◆ The problem ◆
Every line of the entries with the word "labels" in it should be shown.

-- Opening Marker --

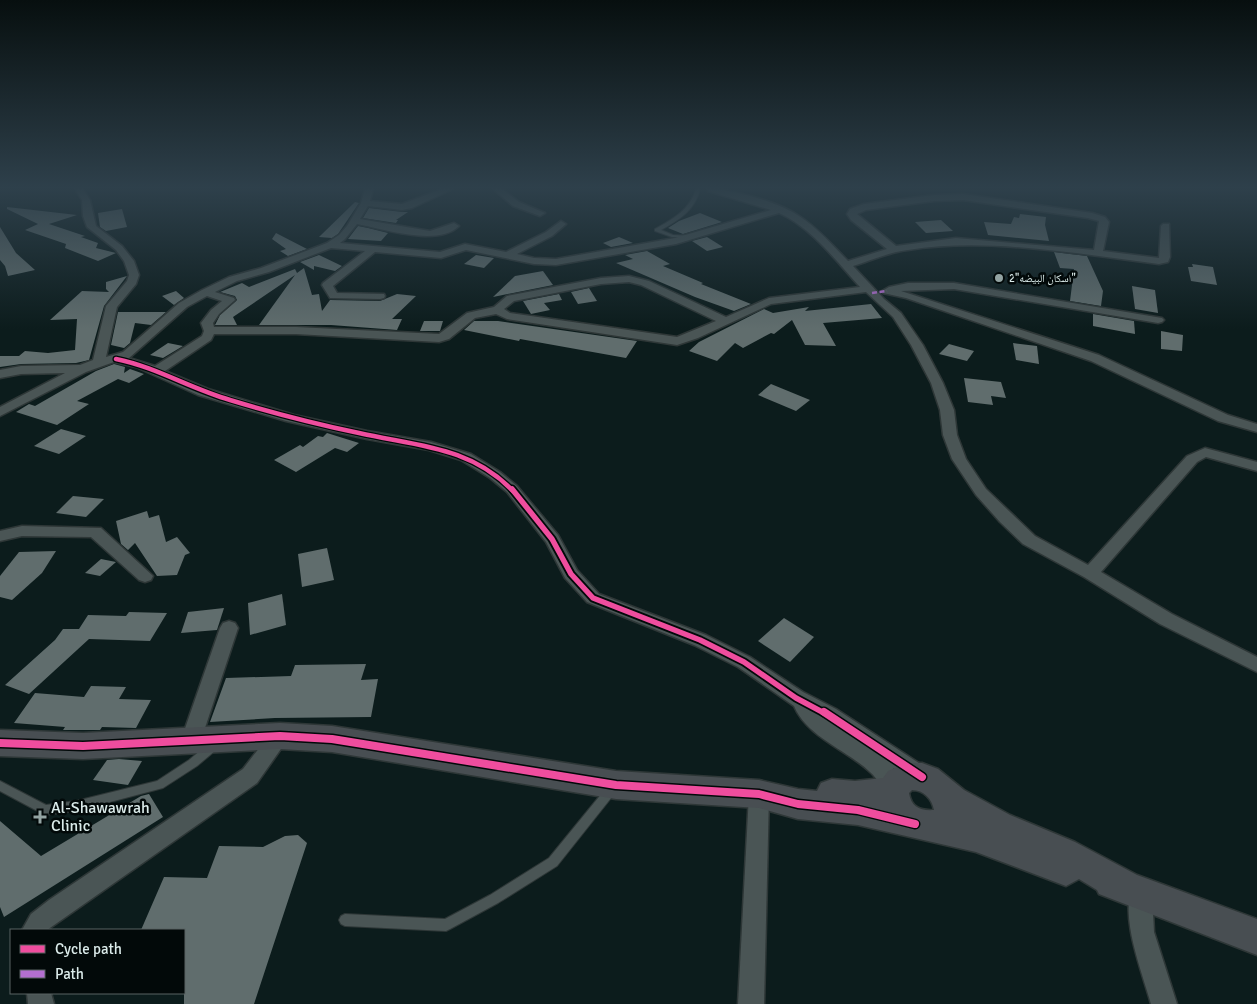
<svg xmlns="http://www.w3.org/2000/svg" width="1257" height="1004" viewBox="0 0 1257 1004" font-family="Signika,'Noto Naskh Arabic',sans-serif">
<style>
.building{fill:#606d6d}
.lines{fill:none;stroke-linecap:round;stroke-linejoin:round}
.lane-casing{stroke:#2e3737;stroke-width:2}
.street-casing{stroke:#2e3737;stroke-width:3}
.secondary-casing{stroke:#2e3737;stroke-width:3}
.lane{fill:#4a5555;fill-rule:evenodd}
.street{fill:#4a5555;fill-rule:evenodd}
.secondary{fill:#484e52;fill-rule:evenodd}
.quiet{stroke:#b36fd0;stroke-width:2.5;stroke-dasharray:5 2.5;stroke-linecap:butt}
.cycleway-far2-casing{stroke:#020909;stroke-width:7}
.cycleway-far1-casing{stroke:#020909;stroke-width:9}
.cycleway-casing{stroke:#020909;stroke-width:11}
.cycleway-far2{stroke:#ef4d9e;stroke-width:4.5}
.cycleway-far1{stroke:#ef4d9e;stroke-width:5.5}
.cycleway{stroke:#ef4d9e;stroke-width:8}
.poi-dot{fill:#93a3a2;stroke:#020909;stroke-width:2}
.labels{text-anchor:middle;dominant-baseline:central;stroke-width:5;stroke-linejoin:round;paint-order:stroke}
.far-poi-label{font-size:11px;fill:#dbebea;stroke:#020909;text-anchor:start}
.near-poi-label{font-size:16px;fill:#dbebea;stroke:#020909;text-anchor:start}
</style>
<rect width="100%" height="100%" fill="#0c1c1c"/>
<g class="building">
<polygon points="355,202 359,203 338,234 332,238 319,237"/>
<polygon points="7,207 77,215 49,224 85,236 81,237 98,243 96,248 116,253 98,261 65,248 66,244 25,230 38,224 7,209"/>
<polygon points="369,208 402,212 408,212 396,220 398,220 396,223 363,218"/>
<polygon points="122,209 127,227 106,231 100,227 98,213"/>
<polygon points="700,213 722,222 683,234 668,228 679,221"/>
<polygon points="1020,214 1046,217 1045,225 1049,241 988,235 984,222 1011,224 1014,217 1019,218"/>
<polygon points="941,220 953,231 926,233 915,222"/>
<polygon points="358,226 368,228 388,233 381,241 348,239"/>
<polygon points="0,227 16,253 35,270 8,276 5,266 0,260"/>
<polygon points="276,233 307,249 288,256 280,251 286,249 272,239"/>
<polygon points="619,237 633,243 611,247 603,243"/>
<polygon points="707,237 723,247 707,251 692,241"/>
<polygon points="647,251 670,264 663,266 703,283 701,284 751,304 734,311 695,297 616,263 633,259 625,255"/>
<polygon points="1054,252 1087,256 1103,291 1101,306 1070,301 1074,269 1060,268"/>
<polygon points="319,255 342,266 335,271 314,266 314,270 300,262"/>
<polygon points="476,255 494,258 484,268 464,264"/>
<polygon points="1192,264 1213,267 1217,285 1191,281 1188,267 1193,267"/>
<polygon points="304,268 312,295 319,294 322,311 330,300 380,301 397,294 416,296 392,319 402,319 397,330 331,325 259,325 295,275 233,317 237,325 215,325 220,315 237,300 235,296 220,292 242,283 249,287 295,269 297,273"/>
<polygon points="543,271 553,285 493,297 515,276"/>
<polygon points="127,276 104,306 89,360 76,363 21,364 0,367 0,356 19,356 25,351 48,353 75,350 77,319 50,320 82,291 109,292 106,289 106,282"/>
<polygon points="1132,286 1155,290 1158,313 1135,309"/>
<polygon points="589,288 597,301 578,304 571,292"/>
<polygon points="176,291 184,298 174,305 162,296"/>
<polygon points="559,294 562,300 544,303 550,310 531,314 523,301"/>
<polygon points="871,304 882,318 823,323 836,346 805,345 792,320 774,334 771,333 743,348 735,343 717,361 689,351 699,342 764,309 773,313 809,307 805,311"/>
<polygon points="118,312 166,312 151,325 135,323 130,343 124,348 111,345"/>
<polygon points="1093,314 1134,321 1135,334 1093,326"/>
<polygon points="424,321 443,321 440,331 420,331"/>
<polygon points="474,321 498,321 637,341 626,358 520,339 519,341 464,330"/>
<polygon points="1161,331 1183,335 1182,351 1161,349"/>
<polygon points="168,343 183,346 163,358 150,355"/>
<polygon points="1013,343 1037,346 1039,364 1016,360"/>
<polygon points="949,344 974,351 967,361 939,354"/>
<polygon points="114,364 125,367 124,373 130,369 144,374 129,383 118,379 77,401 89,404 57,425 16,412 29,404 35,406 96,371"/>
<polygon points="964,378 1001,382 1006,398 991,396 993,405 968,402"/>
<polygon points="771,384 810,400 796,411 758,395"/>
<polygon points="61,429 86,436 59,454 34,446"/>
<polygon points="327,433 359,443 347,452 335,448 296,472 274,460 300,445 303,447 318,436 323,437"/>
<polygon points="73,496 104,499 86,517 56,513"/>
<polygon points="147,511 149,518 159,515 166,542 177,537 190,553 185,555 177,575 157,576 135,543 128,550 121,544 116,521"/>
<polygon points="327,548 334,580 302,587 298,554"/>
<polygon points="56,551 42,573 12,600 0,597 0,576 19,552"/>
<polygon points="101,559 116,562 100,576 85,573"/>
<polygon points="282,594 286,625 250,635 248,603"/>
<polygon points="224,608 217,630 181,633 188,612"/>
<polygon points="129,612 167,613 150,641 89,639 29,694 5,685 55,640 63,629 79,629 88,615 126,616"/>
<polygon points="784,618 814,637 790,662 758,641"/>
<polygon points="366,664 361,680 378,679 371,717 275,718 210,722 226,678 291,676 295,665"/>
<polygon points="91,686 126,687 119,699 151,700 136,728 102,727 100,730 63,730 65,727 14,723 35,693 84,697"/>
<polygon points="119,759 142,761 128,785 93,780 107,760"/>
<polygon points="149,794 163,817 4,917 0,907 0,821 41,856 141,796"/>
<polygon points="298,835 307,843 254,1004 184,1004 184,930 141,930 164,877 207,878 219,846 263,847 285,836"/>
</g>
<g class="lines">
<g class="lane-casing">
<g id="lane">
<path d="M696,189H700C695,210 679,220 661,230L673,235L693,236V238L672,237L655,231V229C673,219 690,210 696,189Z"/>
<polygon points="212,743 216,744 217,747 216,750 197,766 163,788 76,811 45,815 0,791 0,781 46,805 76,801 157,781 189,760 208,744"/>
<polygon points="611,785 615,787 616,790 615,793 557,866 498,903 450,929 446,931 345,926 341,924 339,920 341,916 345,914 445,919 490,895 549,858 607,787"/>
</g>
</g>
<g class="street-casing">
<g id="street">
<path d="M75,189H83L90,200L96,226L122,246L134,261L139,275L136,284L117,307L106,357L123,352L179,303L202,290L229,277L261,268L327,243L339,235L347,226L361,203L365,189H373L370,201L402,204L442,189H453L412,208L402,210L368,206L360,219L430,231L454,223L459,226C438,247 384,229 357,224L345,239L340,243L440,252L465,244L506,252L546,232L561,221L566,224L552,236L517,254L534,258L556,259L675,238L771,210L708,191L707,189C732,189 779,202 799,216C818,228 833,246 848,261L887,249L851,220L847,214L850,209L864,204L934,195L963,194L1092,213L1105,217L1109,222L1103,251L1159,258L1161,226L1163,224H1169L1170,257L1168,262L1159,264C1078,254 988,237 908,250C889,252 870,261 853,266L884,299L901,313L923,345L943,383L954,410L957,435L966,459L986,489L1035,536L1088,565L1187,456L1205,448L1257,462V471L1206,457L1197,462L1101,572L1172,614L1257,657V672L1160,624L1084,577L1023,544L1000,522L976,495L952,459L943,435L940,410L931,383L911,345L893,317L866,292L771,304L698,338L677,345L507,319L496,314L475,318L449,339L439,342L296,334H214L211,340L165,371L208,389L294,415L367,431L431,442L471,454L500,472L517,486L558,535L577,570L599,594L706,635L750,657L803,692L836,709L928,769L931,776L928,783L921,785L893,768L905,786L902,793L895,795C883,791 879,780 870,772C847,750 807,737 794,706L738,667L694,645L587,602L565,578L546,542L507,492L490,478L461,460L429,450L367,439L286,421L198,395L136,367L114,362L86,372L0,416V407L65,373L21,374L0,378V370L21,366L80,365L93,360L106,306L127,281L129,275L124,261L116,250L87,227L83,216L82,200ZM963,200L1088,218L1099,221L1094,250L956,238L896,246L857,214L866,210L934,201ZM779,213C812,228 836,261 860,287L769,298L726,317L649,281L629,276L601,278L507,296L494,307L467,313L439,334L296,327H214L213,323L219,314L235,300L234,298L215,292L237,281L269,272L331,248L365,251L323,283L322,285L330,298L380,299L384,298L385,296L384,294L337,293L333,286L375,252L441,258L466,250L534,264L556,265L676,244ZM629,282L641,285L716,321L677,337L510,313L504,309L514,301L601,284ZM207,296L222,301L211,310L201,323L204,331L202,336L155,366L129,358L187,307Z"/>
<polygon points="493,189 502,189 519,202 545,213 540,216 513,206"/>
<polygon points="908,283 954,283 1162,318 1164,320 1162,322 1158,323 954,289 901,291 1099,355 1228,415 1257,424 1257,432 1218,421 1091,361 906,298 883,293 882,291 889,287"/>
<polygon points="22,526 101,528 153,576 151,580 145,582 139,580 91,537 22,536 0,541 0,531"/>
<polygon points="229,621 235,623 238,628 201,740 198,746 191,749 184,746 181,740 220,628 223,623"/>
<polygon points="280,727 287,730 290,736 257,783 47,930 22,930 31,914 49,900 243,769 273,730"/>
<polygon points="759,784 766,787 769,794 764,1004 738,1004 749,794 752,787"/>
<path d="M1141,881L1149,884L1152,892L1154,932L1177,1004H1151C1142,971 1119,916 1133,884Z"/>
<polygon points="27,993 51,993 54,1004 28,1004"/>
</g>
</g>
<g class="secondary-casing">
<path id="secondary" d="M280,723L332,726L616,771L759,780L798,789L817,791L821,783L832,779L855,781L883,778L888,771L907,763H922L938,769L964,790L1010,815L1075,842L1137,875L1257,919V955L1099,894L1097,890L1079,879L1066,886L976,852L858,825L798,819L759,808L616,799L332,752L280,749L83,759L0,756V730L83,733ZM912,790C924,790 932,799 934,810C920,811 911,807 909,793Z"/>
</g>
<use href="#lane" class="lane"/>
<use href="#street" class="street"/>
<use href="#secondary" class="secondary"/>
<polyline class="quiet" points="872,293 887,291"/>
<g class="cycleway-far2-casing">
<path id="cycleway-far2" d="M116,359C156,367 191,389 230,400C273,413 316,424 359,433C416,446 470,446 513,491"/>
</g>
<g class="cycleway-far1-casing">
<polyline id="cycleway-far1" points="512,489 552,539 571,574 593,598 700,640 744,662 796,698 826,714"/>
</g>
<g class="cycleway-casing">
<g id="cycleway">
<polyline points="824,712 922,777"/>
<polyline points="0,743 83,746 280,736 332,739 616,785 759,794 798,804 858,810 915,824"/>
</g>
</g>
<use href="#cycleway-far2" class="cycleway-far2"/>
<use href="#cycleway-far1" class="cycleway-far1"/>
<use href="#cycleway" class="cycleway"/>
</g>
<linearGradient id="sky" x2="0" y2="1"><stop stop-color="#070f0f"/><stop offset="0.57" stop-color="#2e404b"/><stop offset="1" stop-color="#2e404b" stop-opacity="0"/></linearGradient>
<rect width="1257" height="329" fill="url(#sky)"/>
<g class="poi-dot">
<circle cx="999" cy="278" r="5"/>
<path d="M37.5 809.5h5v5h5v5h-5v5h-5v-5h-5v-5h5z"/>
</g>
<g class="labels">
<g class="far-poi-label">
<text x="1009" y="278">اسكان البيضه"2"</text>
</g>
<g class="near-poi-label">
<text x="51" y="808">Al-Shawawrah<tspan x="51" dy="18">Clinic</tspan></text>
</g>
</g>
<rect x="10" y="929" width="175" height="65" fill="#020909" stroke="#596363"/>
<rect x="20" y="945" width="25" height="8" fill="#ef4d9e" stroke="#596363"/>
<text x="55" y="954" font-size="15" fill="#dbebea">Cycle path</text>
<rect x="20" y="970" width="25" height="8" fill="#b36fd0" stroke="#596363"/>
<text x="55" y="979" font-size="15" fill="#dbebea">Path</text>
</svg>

-- Closing Marker --

◆ Answer box ◆
.labels{text-anchor:middle;dominant-baseline:central;stroke-width:5;stroke-linejoin:round;paint-order:stroke}
<g class="labels">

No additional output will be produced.